Activity:
Each line below that carries the string "also" must appear in the answer.

------ Source records

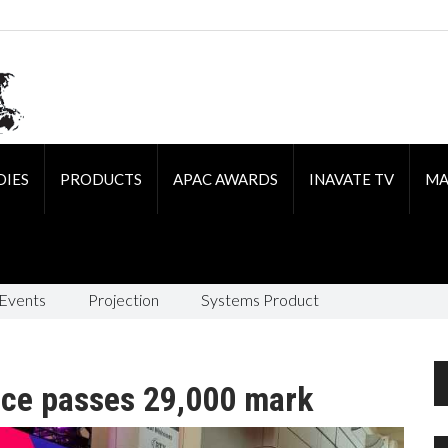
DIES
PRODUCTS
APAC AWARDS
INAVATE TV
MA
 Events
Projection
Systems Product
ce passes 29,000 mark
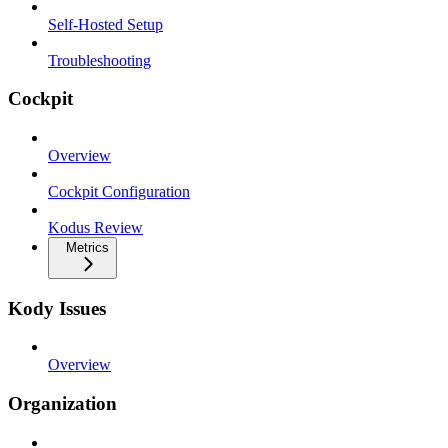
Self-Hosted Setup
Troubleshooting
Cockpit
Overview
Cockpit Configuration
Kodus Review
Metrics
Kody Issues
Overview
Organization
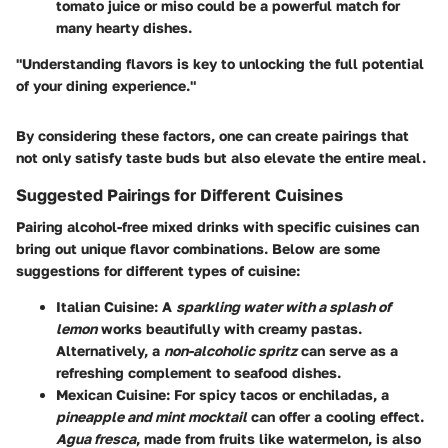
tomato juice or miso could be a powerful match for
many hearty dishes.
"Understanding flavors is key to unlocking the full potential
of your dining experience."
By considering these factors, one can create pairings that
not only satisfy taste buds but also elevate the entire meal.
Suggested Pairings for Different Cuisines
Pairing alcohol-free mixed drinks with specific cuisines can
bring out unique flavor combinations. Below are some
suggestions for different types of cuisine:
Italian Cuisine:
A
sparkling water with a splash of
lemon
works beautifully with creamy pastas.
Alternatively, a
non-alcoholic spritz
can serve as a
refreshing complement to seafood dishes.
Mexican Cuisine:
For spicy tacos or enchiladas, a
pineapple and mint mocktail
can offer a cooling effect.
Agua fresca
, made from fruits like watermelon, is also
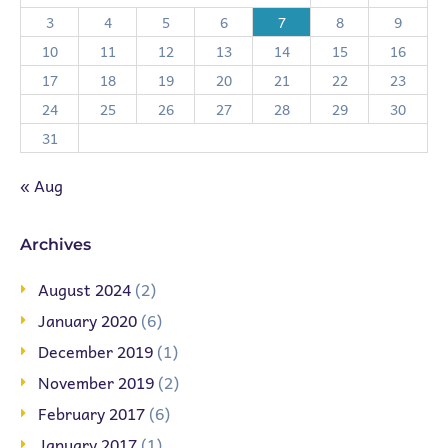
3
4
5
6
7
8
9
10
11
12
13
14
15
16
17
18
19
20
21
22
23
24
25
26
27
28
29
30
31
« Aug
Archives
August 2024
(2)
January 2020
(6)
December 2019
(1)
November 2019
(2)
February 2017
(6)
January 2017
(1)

------------

Solution to this exercise:
not only satisfy taste buds but also elevate the entire meal.
, made from fruits like watermelon, is also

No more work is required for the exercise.